This article is part of a series on deploying a production‑ready Apache Druid cluster on Kubernetes. In Part 2, we focus on deployment preparation: selecting and installing the right Druid operator and implementing end‑to‑end TLS. Other parts cover the infrastructure foundation, cluster configuration and tuning, authentication and authorization, and day‑2 operations. See Part 1

Introduction
Deploying Apache Druid on Kubernetes is a production engineering task, not a container exercise. The objective is an enterprise‑grade, secure, and operable analytics platform. Success depends on upfront preparation—most notably, selecting a maintained Druid operator aligned with Kubernetes‑native patterns and implementing robust TLS across all traffic.
This guide details the preparation steps that reliably reduce operational risk in enterprise Druid environments. Whether you support big data time‑series applications or other high‑throughput analytics, decisions made here directly influence stability, security, and total cost of ownership.

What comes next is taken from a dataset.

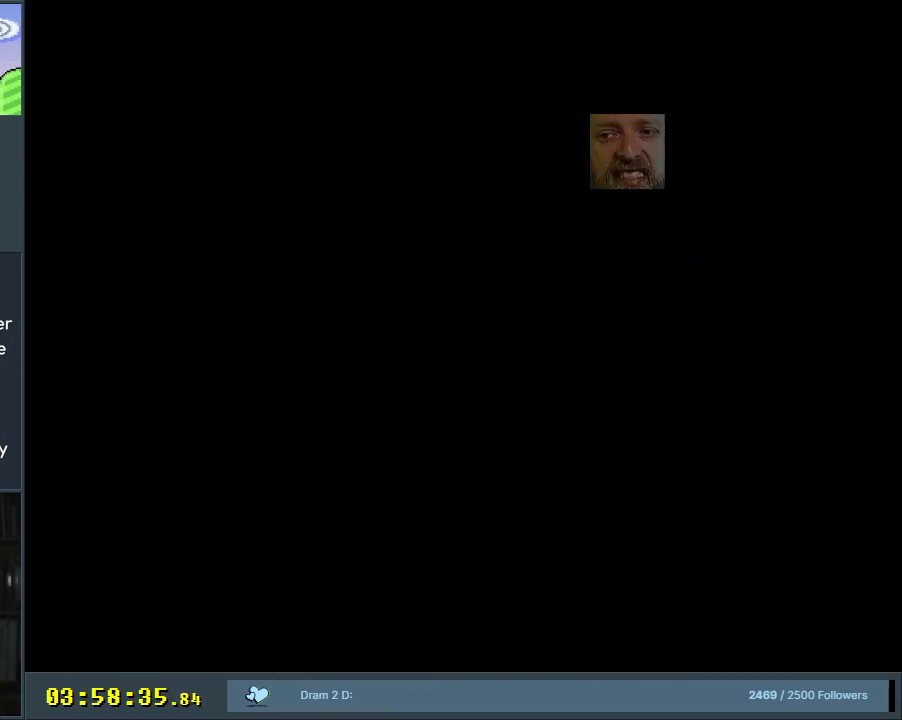
{"buttons": ["B", "Y"], "events": []}
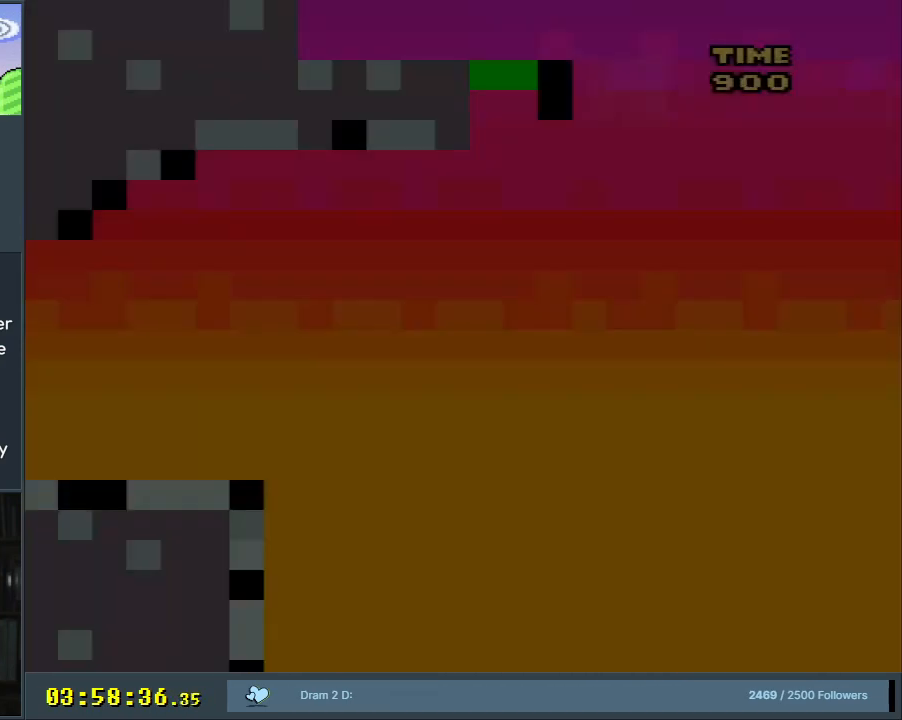
{"buttons": ["Y", "DPAD_RIGHT"], "events": [[333, "DPAD_RIGHT", "down"], [383, "B", "up"]]}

As Adheip Singh has shown in operator‑driven Druid deployments, the right foundation turns ongoing operations from reactive maintenance into predictable automation. Proper preparation is essential.
Summary
This guide covers two critical steps to prepare a production‑ready Apache Druid deployment on Kubernetes: selecting and installing the right Druid operator and implementing end‑to‑end TLS/SSL for both north‑south and east‑west traffic. We explain why the datainfrahq operator is the preferred choice, provide step‑by‑step installation guidance, and show how to generate and package Java keystore/truststore artifacts for secure operation.
Key outcomes:
- Install the datainfrahq Apache Druid operator on Kubernetes and verify it using a minimal cluster.
- Set up GitOps with FluxCD for consistent, auditable deployments.

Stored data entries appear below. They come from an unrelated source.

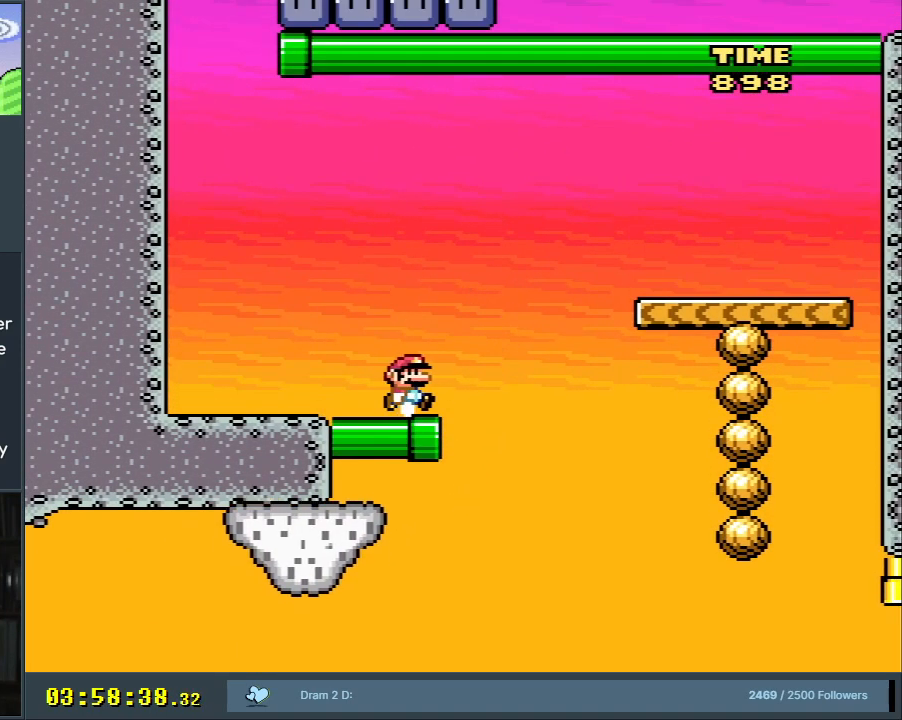
{"buttons": ["Y"], "events": [[50, "B", "down"], [350, "B", "up"], [417, "DPAD_RIGHT", "up"]]}
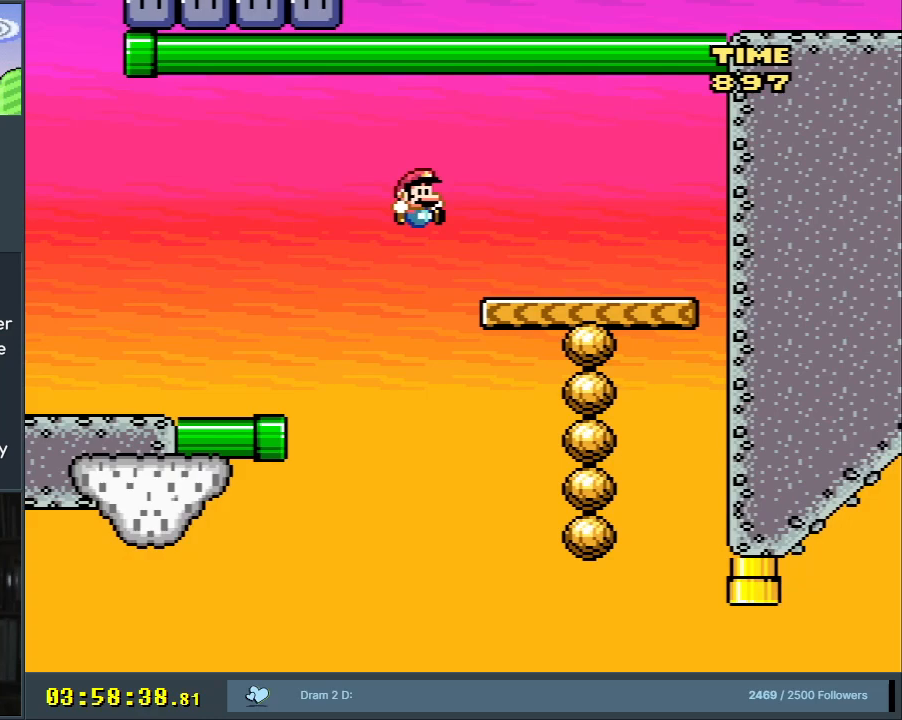
{"buttons": ["Y"], "events": [[100, "DPAD_LEFT", "down"], [217, "DPAD_LEFT", "up"]]}
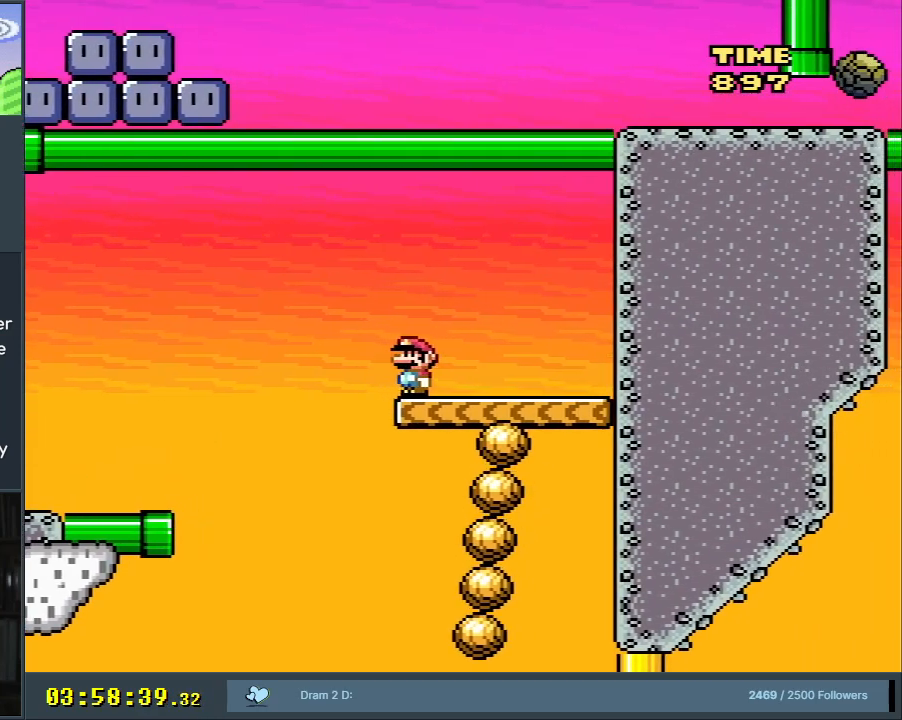
{"buttons": ["Y"], "events": []}
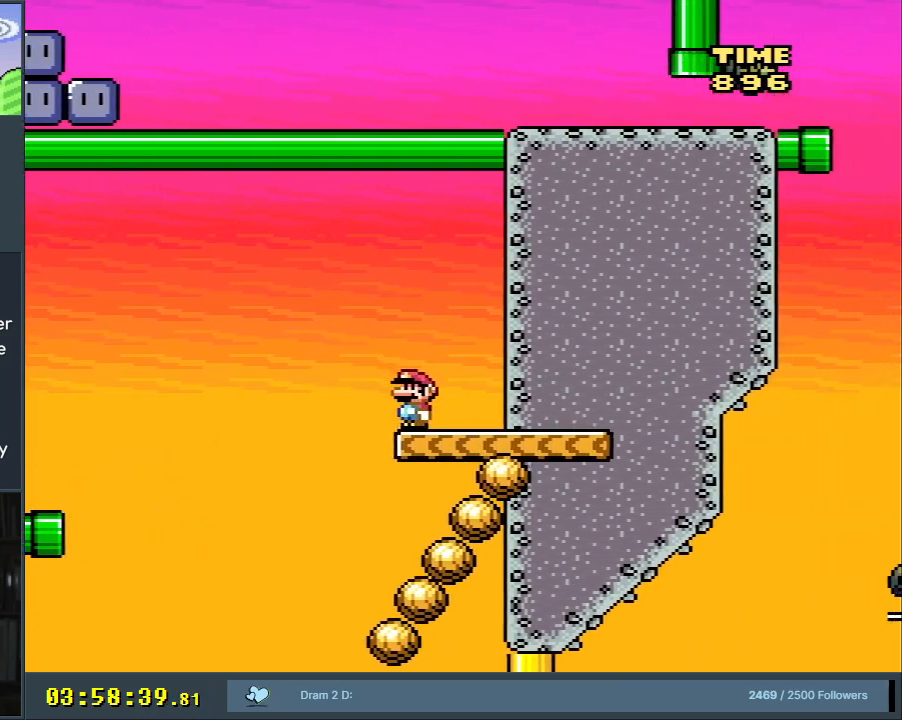
{"buttons": ["B", "Y"], "events": [[150, "DPAD_LEFT", "down"], [217, "B", "down"], [467, "DPAD_LEFT", "up"]]}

- Generate Java keystores/truststores and package them as encrypted Kubernetes Secrets using SOPS.
- Enable TLS for internal Druid services and user‑facing endpoints.
Prerequisites:
- A Kubernetes cluster (v1.25+) and kubectl configured; cluster‑admin permissions.
- FluxCD installed (or ready to install) for GitOps workflows. (See Part 1 – Infrastructure Setup for Enterprise Apache Druid on Kubernetes)
- SOPS with AGE keys configured (see Part 1) and access to a secrets repository.
- Java keytool and OpenSSL available locally; optional pwgen or openssl.
- Dedicated Kubernetes namespaces for Druid and for the operator (e.g. druid, druid-operator-system).
- Access to a Git repository for druid‑cluster‑config like this one.
Table of contents
- Introduction
- Summary
- 1) Install the Apache Druid Operator (datainfrahq)
- 2) Configure TLS: Certificates, Keystore, and Truststore
- Comparison: Druid Operators
- Comparison: TLS certificate management approaches
- Comparison: Manual vs. automated certificate deployment
- Comparison: Security considerations by method
- Conclusion
- FAQ
1) Install the Apache Druid Operator (datainfrahq)
Why datainfrahq? In our production reference, it aligns with Kubernetes‑native Druid patterns (e.g., no ZooKeeper for service discovery, Kubernetes Job‑based ingestion, autoscaling patterns), provides current CRDs, and exhibits controller behavior suitable for enterprise clusters.
Note: The similarly named druid‑io operator has historically lagged in maintenance and feature coverage and may not align with the Kubernetes‑native Druid patterns used here. For production deployments, prefer the datainfrahq operator.
Installation via Manifest (GitOps‑friendly)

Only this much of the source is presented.